Perhaps my right hon. and learned Friend the Member for Rushcliffe gave another clue when he said that he had hoped to find a consensus today on the need for diversity and choice and the involvement of the private sector, particularly in the health service, but saw instead the dead wood on the Labour Back Benches failing to recognise not only the needs of patients, parents and passengers, but even the policies of their own Ministers.
I said that we had a number of rambles through history. The hon. Member for Coventry, South (Mr. Cunningham) indulged in a very slow ramble through history, completely ignoring the record of his own Government in its first term from 1997 and completely ignoring the reality of the services that people have to use day in, day out.

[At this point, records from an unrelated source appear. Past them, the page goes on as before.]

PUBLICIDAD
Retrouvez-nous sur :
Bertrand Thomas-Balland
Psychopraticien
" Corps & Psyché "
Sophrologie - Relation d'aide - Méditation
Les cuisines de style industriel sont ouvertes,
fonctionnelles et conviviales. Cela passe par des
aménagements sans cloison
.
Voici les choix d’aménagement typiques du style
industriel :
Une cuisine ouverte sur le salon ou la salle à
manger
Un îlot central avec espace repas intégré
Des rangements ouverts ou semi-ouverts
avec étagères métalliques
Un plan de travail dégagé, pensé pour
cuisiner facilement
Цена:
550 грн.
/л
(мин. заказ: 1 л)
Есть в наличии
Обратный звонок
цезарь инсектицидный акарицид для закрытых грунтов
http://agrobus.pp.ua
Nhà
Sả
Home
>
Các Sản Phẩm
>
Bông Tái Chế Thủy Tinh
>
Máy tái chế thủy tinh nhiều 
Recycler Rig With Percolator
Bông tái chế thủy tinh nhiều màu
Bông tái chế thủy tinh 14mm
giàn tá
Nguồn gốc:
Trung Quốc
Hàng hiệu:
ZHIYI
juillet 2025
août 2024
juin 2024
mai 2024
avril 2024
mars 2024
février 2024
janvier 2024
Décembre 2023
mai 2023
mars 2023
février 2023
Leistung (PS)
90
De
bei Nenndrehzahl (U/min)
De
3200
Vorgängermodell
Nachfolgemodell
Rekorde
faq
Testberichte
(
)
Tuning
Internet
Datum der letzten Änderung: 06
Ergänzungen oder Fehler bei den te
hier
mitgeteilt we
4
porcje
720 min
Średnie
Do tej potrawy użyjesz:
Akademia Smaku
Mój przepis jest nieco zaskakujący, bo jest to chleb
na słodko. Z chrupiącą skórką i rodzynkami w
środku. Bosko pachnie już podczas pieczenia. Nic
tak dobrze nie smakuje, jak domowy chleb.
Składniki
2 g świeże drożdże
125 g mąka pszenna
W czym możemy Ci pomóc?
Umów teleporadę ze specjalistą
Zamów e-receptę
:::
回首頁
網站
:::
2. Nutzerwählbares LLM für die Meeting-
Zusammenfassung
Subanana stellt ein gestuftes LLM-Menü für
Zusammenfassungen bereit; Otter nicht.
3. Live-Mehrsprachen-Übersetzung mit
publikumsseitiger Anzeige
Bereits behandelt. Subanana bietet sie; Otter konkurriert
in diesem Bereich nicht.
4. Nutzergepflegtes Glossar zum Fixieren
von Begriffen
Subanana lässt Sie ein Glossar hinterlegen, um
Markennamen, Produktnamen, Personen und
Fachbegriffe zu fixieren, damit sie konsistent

The hon. Member for Worcester (Mr. Foster) painted a picture of Government success in Worcester. He even spoke about success in education. That is not the sort of success that I remember from the delegation of heads from Worcestershire who came to see me when I was an education spokesman, to complain about levels of funding for their schools.
I am sorry that I missed the speech by the hon. Member for Reading, West (Mr. Salter).
Mr. Burns: My hon. Friend missed nothing.
Mrs. May: My hon. Friend says that I missed nothing. I am sorry that I missed the speech, because the hon. Gentleman has previously been quite critical of his own Government's record in the past four and a half years. [Hon. Members: "Where is he?"] Indeed, sadly he is not here to listen to these winding-up speeches.
When the hon. Member for Vale of Glamorgan (Mr. Smith) took an intervention from my hon. Friend the Member for Epsom and Ewell (Chris Grayling) about the comments by the chairman of the Labour party about how bad the health service was under Labour, the hon. Gentleman said that that did not count because it was not part of the mood music. I suggest that the hon. Gentleman stands on doorsteps and tells patients who have been waiting on trolleys for hours that it does not matter because it is not part of his party's mood music and sees what sort of answer he gets from them.
The honourable and notable exception to all those speeches by Labour Members came from the hon. Member for Dartford (Dr. Stoate), who is present. I was a little concerned when he started his speech by saying that it is not just size that matters, but how you use it.